Humans are not clear on what macroscopic physics we attach utility to. It is possible that we can emulate human judgement sufficiently well by learning over macroscopic-utility hypotheses (ie, partial hypotheses in your framework). But perhaps no individual hypothesis will successfully capture the way human value judgements fluidly switch between macroscopic ontologies...

First, it seems to me rather clear what macroscopic physics I attach utility to. If I care about people, this means my utility function comes with some model of what a "person" is (that has many free parameters), and if something falls within the parameters of this model then it's a person, and if it doesn't then it isn't a person (ofc we can also have a fuzzy boundary, which is supported in quasi-Bayesianism).

Second, what does it mean for a hypothesis to be "individual"? If we have a prior over a family of hypotheses, we can take their convex combination and get a new individual hypothesis. So I'm not sure what sort of "fluidity" you imagine that is not supported by this.

Your way of handling macroscopic ontologies entails knightian uncertainty over the microscopic possibilities. Isn't that going to lack a lot of optimization power? EG, if humans reasoned this way using intuitive physics, we'd be afraid that any science experiment creating weird conditions might destroy the world, and try to minimize chances of those situations being set up, or something along those lines?

The agent doesn't have full Knightian uncertainty over all microscopic possibilities. The prior is composed of refinements of an "ontological belief" that has this uncertainty. You can even consider a version of this formalism that is entirely Bayesian (i.e. each refinement has to be maximal), but then you lose the ability to retain an "objective" macroscopic reality in which the agent's point of view is "unspecial", because if the agent's beliefs about this reality have no Knightian uncertainty then it's inconsistent with the agent's free will (you could "avoid" this problem using an EDT or CDT agent but this would be bad for the usual reasons EDT and CDT are bad, and ofc you need Knightian uncertainty anyway because of non-realizability).

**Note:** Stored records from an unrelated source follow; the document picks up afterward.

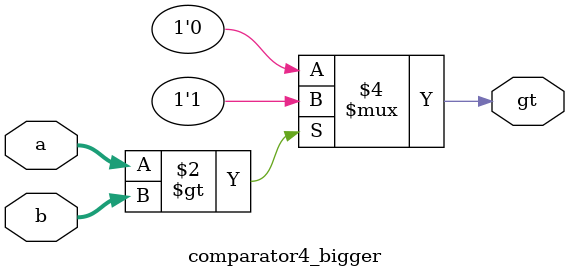
<source format=v>
module comparator4_bigger(
    input [3:0] a,
    input [3:0] b,
    output reg gt
);
    always @(*) begin
         if (a > b) begin
            gt = 1;
         end else begin
            gt = 0;
	 end
	 end
endmodule

</source>
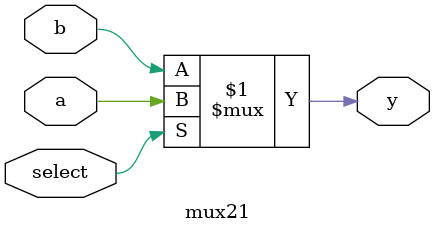
<source format=v>
module xorgate (
	input clk,    // Clock
	input rst,    // Asynchronous reset active low
	input a,
	input b,
	output reg y );

	wire  temp;
	wire  d;

always @(posedge clk or negedge rst) begin
	if (!rst) begin
		// reset
		y <= 0;
	end
	else begin
		y <= d;
	end
end

mux21 ins1(1'b0,1'b1,b,temp);
mux21 ins2(temp,b,a,d);

endmodule

module mux21 (
	input a,
	input b,
	input select,
	output wire y );

assign y=select?a:b;

endmodule

</source>
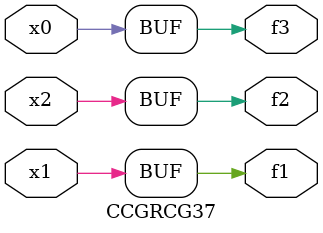
<source format=v>
module CCGRCG37(
	input x0, x1, x2,
	output f1, f2, f3
);
	assign f1 = x1;
	assign f2 = x2;
	assign f3 = x0;
endmodule

</source>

IIUC, you argue that for an embedded agent to have an explicit utility function, it needs to be a function of the microscopic description of the universe. This is unsatisfactory since the agent shouldn't start out knowing microscopic physics. The alternative you suggest is using the more exotic Jeffrey-Bolker approach. However, this is not how I believe embedded agency should work.

Instead, you should consider a utility function that depends on the universe described in whatever ontology the utility function is defined (which we may call "macroscopic"). Microscopic physics comes in when the agent learns a fine-grained model of the dynamics in the macroscopic ontology. In particular, this fine-grained model can involve a fine-grained state space.

The other issue discussed is utility functions of the sort exemplified by the procrastination paradox. I think that besides being uncomputable, this brings in other pathologies. For example, since the utility functions you consider are discontinuous, it is no longer guaranteed an optimal policy exists at all. Personally, I think discontinuous utility functions are strange and poorly motivated.

Policy-dependent source code, then, corresponds to Omega making different predictions depending on the agent's intended policy, such that when comparing policies, the agent has to imagine Omega predicting differently (as it would imagine learning different source code under policy-dependent source code).

Well, in quasi-Bayesianism for each policy you have to consider the worst-case environment in your belief set, which depends on the policy. I guess that in this sense it is analogous.